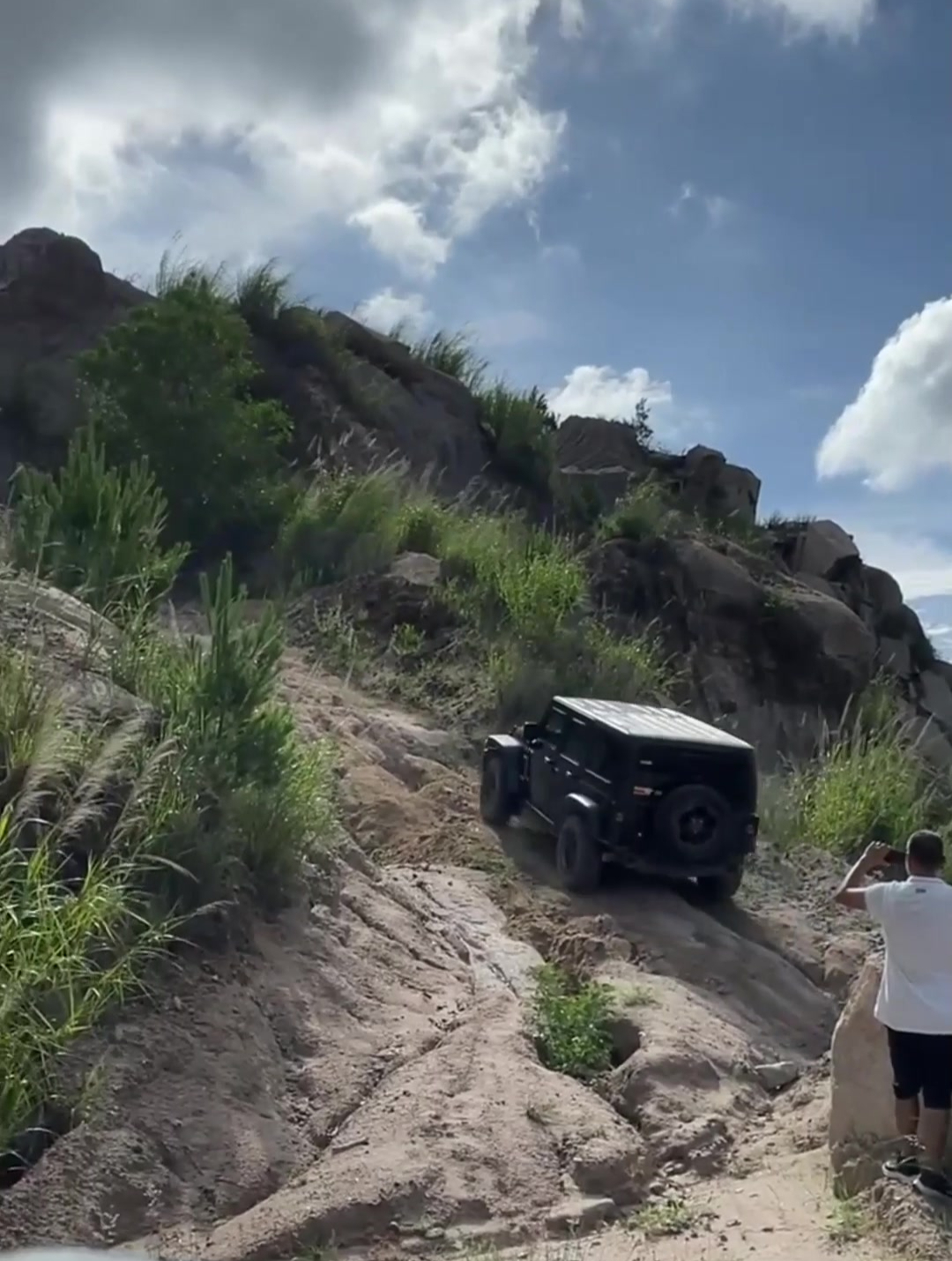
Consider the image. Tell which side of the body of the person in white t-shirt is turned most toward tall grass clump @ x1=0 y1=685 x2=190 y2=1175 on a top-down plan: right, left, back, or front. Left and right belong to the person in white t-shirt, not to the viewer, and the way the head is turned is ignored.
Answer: left

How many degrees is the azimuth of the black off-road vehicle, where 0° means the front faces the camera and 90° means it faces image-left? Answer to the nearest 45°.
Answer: approximately 135°

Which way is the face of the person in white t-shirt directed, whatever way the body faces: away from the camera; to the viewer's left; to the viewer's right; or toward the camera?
away from the camera

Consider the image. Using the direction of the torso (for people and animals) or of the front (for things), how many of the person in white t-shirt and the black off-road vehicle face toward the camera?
0

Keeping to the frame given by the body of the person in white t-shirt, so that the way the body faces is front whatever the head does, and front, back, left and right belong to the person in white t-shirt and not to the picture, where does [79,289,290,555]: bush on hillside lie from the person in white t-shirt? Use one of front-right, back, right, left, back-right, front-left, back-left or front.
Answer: front-left

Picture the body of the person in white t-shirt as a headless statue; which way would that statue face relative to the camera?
away from the camera

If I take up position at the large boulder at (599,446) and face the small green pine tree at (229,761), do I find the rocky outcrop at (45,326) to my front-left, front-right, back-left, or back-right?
front-right

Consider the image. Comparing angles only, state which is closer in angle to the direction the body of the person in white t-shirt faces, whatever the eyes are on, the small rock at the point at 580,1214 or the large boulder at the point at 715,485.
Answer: the large boulder

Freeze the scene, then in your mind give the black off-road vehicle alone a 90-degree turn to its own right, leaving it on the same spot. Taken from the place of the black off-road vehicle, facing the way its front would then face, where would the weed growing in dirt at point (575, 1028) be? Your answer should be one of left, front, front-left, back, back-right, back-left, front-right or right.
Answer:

What is expected.
Pictures are to be left out; everything else in the entries is reproduced verbatim.

Completed exercise.
Consider the image. Tell which side of the body of the person in white t-shirt is turned most toward tall grass clump @ x1=0 y1=685 x2=190 y2=1175 on a top-down plan: right, left, back, or front. Left and right belong to the person in white t-shirt, not to the viewer, and the way the head is turned is ignored.
Answer: left

How many degrees is the azimuth of the black off-road vehicle, where 0° means the front faces the camera and 90° means it faces image-left? Answer to the nearest 45°.
Answer: approximately 135°

Which way is the face of the person in white t-shirt directed, whatever way the body faces: away from the camera; to the viewer's left; to the viewer's right; or toward the camera?
away from the camera

Consider the image. Using the direction of the torso (for people and animals) or of the front (for things), how many of the person in white t-shirt and the black off-road vehicle face toward the camera?
0

Keeping to the frame given by the body of the person in white t-shirt, so that the way the body faces is front whatever the head does, and front, back, left and right belong to the person in white t-shirt and not to the picture, where does [79,289,290,555]: bush on hillside lie from the person in white t-shirt? Use one of front-right, back, right, left, back-right, front-left, back-left or front.
Answer: front-left

Picture the body of the person in white t-shirt as a headless statue; which way would that statue face relative to the camera?
away from the camera

If I take up position at the large boulder at (599,446) and face the small green pine tree at (229,761), do I find the rocky outcrop at (45,326) to my front-left, front-right, back-left, or back-right?
front-right

Consider the image. Comparing angles only, state which is closer in angle to the direction the body of the person in white t-shirt faces, whatever the eyes are on, the small rock at the point at 580,1214 or the large boulder at the point at 715,485.
Answer: the large boulder

Freeze the scene, then in your mind give the black off-road vehicle alone a 90-degree turn to its own right, leaving it on the same spot. Taken from the place of the black off-road vehicle, facing the way its front would then face, where would the weed growing in dirt at point (575, 1028) be? Your answer should be one of left, front, front-left, back, back-right, back-left, front-right or right.
Answer:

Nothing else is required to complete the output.